I dont think the soup it makes is near hot enough for my tastes, but an interesting feature nonetheless. My DD has used it to make smoothies, and I have used it to grind dried tomatoes into powder. Works great.


----------



## judylou (Jun 19, 2009)

I know this will be going against the trend but I had one and returned it as I just never could justify the cost of it no matter how I tried. I found a nice Cuisinart that does everything (except heat soup) just as well as the Vitamix ever did and for 1/3 of the price. There really are some things in life that are simply over-priced.

JMO


----------



## lonelyfarmgirl (Feb 6, 2005)

I totally agree with you. I bought one years ago, and returned it just in time for the 600$ part to go on my van. I received one for a gift years later. Otherwise, I still wouldn't have one. I find my mihu-lisa steam juicer a much more valuable tool. I did buy that. 120$.


----------



## used2bcool13 (Sep 24, 2007)

I need to preface this with, I don't have one but have toyed with the idea many times but because of the cost have not gone through with the purchase. 

I guess you would have to really think about what you would use it for. I was told that if you wanted something mostly to grind wheat, that the wheat got too hot in it, you had to wait between batches (for larger recipes), that was enough of a turn off for me as that would have been a primary function for mine. I have a chopper which powders things pretty well and a food processor that can puree but has alot of pieces to clean.

If I could get one used in the one hundred dollar range I would consider it but thats all I would pay for used because you never really know how it was used and if it will last a month or a few years. I don't see them for sale much.

If you get one let me/us know what you think.

Thanks


----------



## mamajohnson (Nov 27, 2002)

I love and miss my vitamix! It is an old one, and the blade thingy messed up. Currently the part is unavailable. :flame:
I will either hold out for the part or buy a new vitamix.
If you just want to try one try Craigslist or ebay. I got mine on freecycle!
And, if you hate it, the resale on those is amazing.

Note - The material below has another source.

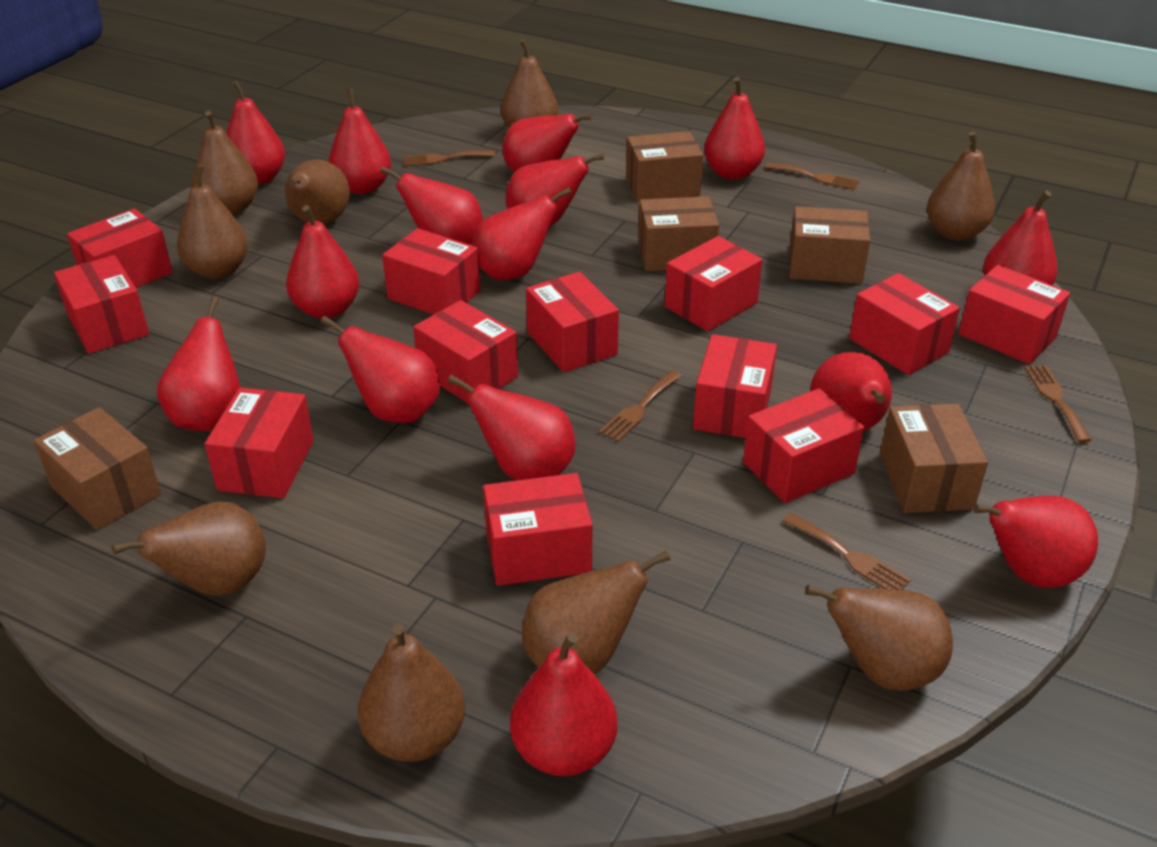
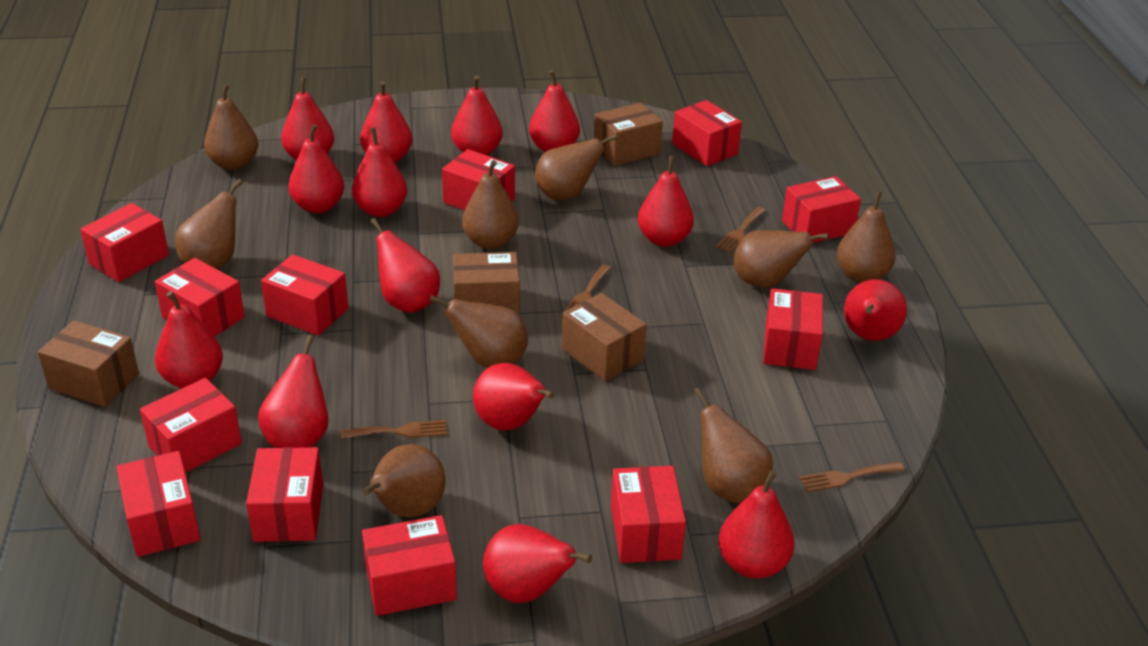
brown box: [34,407,161,530] [626,131,703,202] [638,196,719,271] [789,206,870,284] [880,403,988,513] = 5 -> [38,320,139,407] [453,252,520,315] [562,293,647,381] [594,103,663,166] = 4
brown fork: [403,150,495,166] [599,371,682,442] [765,162,859,190] [783,513,911,590] [1024,365,1092,443] = 5 -> [341,420,447,439] [562,264,611,314] [716,207,766,253] [799,462,905,492] = 4
red pear: [157,296,240,431] [226,81,285,185] [286,205,359,319] [321,316,440,423] [329,88,391,194] [380,166,483,245] [448,375,575,480] [472,187,571,280] [503,114,593,172] [506,153,604,226] [510,632,617,776] [704,77,765,180] [810,352,892,431] [973,496,1098,588] [983,190,1057,285] = 15 -> [155,291,223,388] [258,335,329,448] [281,77,334,160] [288,124,344,213] [352,127,407,217] [360,81,412,163] [370,218,440,313] [451,75,503,155] [473,363,555,431] [483,524,592,603] [529,70,580,152] [638,156,694,247] [718,470,795,579] [844,279,907,341] = 14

lonelyfarmgirl - If you stick with it you can get some real fine flour out of the wheat berries. I usually just stop and loosen it up a bit and hit it again. Really only took about 5 min. 
We do smoothies almost daily in the summer with it.


----------



## manygoatsnmore (Feb 12, 2005)

If you are worried about the wheat berries overheating when you make flour, freeze the wheat first. I have an older Vita-Mix, the one with the stainless container with a spigot. I got a great deal on it at a garage sale - $14. It works GREAT. I could never recommend paying the full price for a new one, though.


----------



## judylou (Jun 19, 2009)

Happened across this epinions.com review of Vitamix written by a former Vitamix dealer. It is some very good points to consider in the Pros and Cons list.

http://www.epinions.com/review/hmgd-Blenders-Vita-Vita-Mix_5000/hmgd-review-3AF9-38851B31-39BBA133-prod5


----------



## lonelyfarmgirl (Feb 6, 2005)

I totally agree with one of the cons. It IS a terrible juicer.


----------